Federico s’est inspiré du rythme du boogie et a appelé sont tango Saludos pour répondre au titre du film de Disney « Saludos amigos ». Désolé, pas de lunfardo ou de détails croustillants, mais ce n’est pas fini, restez jusqu’au bout…
Extrait musical
Il est temps d’écouter le titre par l’auteur, tout chaud sorti de sa plume (en fait, cet enregistrement a été fait environ un an après l’écriture).
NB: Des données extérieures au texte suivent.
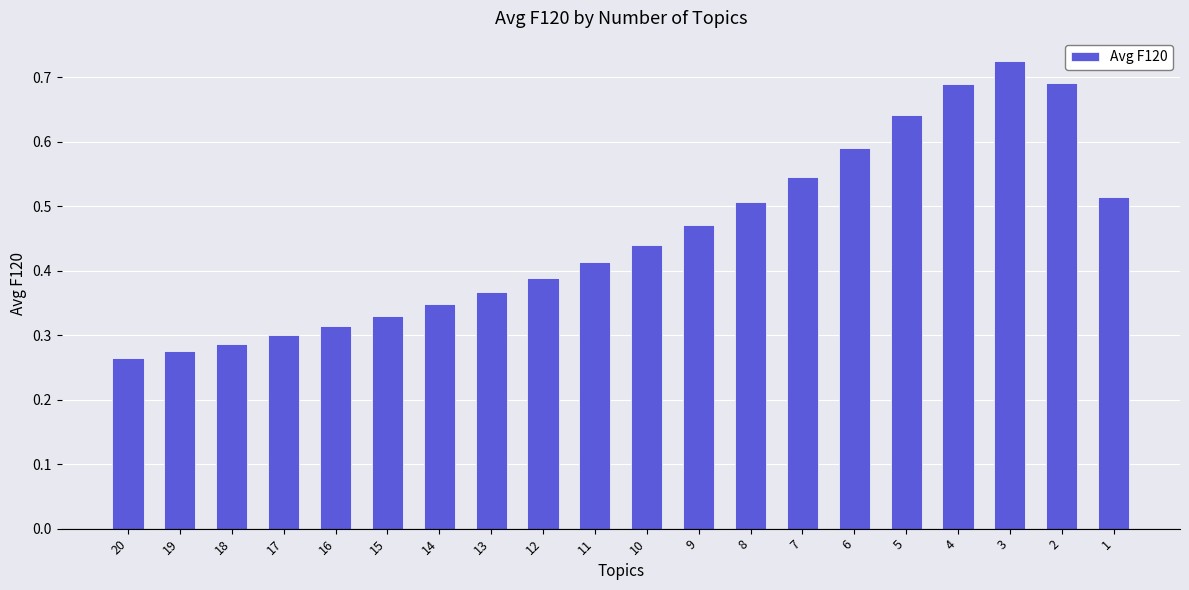

Which label corresponds to the largest value in the chart?

3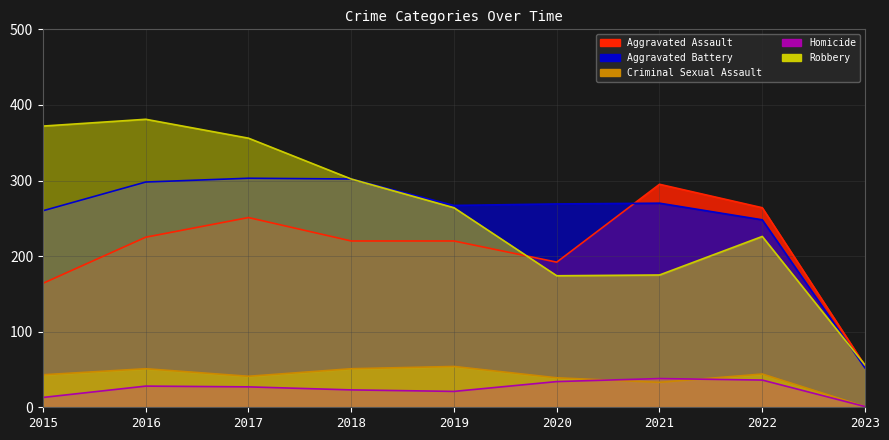

What is the smallest value displayed?

1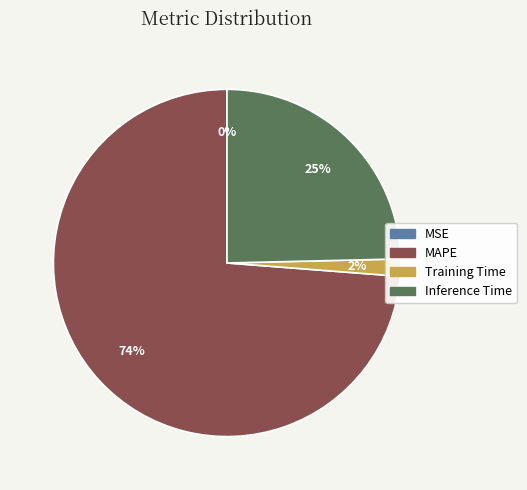

Combined, do Training Time and MAPE account for over 50%?

Yes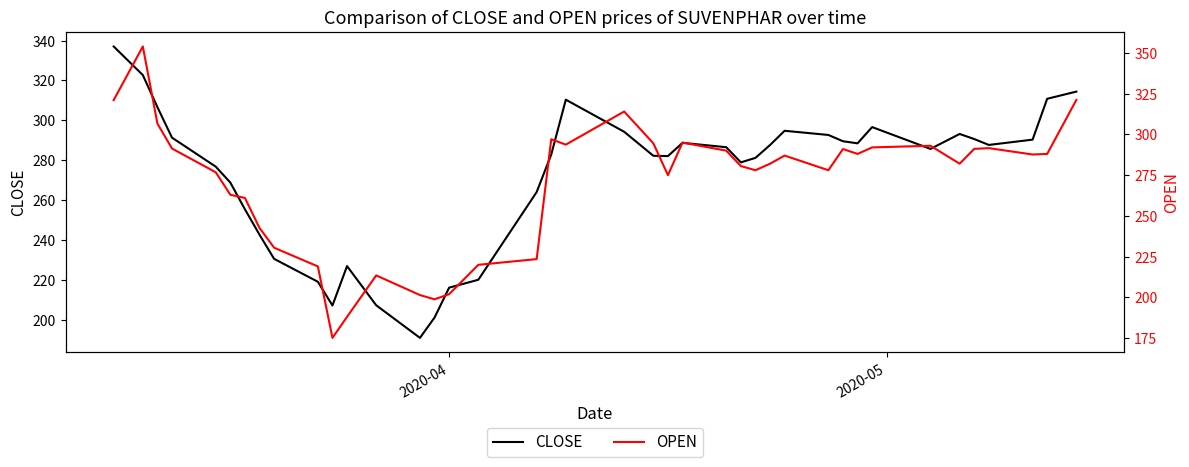

Which series has the largest range (max minus min)?

OPEN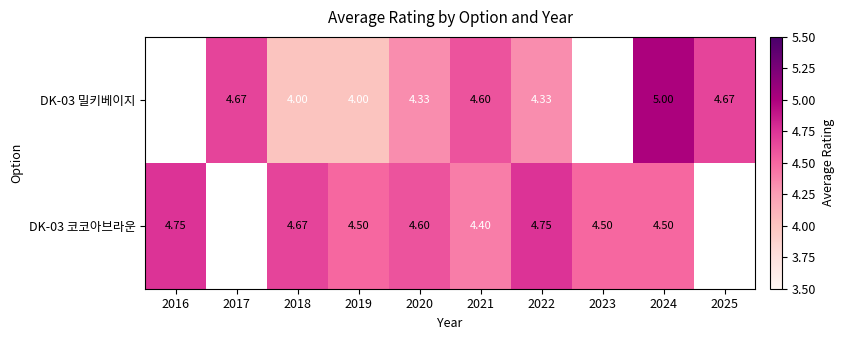

The value of DK-03 코코아브라운 at 2019 is 2.2. True or false?

False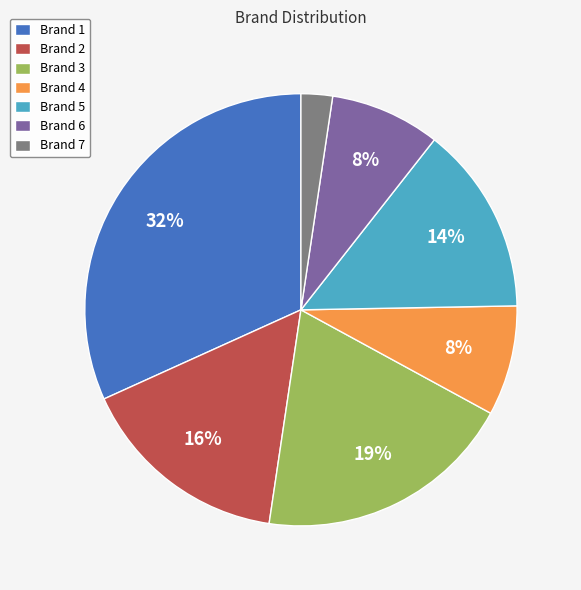

Do Brand 6 and Brand 4 together represent more than half of the pie?

No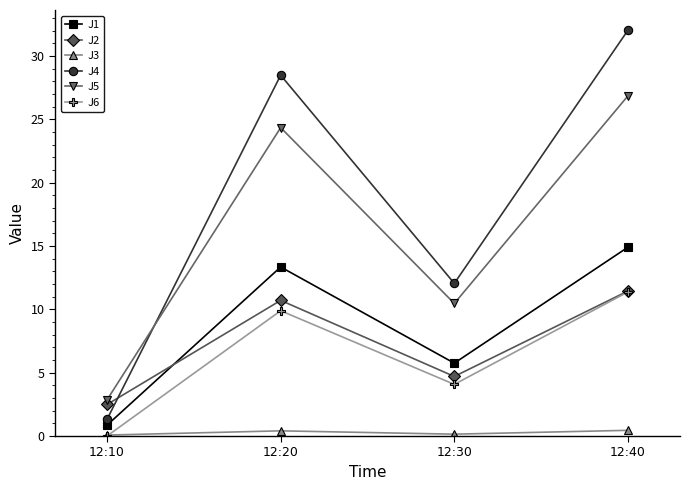

What is the difference between the J3 values at 12:20 and 12:30?

0.3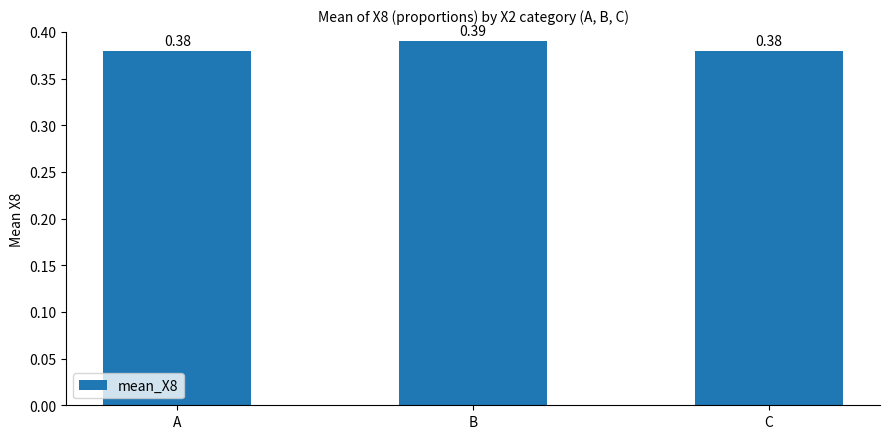

Which category has the highest value across all series?

B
Retrouvez-vous la syncope du boogie ? Probablement que les danseurs nord-américains n’y trouveraient pas leur compte, mais les danseurs de tango ont beaucoup aimé ce nouveau rythme dans leur musique et le titre a été rapidement un succès.
Autres versions
Il y en a beaucoup, alors, je vous ai fait une petite sélection :
Saludos 1944-04-10 — Orquesta Domingo Federico. C’est le tango du jour et le point de départ de la collection de saluts.Saludos 1944-08-23 — Orquesta Miguel Caló. Cette version est très connue, peut être encore plus que l’original. Elle a quatre mois de moins et est vraiment très différente. Les motifs magnifiques du violon estompent l’attention sur le rythme de boogie. Saludos 1950-09-28 — Juan Cambareri y su Cuarteto Típico. Une version plutôt nerveuse. Cambareri est coutumier de ces versions rapides. Je ne sais pas si les danseurs de boogie peuvent y trouver leur compte, mais c’est une curiosité à connaître, probablement hors des pistes de milonga toutefois. Le brillant piano et le bandonéon virtuose de Cambareri méritent notre estime, je suis content de vous l’avoir proposé…Saludos 1999 — Jorge Arduh y su Gran Orquesta Típica Argentina. Une version plus calme, mais pas pour la danse non plus. La syncope du boogie est encore ramollie, on est plus dans l’esprit de Calo que de Federico. La fin propose un beau trait de bandonéon. Saludos 1990-12 — Orquesta Juvenil de Tango de la U.N.R. Dir. Domingo Federico. Une petite entorse à la chronologie, pour terminer avec l’auteur qui dirige l’orchestre de jeunes de Rosario, ville où il a terminé sa vie, une dizaine après.
Et Disney ?
Rappelez-vous, Federico était animé du dessein (ce jeu de mots n’est que pour les Français, désolé) de proposer son tango à Disney pour qu’il revoie sa copie en y intégrant le tango. Finalement, son tango a eu beaucoup de succès et Federico a oublié son projet. Le plus amusant est que Disney a revu sa copie en réalisant une suite à « Saludos amigos », « Los très caballeros » (les trois cavaliers). Dans ce nouveau film, il revient en Argentine et met en valeur… de nouveau la Pampa, avec un personnage qui rappelle, Patoruzú… Le tango n’aura pas son film par Disney, même si quelques films ont des musiques qui peuvent l’évoquer de façon relativement lointaine, comme dans Ratatouille, Colette Shows Him Le Ropes, ou The Dysfunctional Tango — Germaine Franco du film de Disney Encanto.
Ce n’est pas le Dingo de Disney, mais il vous salue de bon cœur.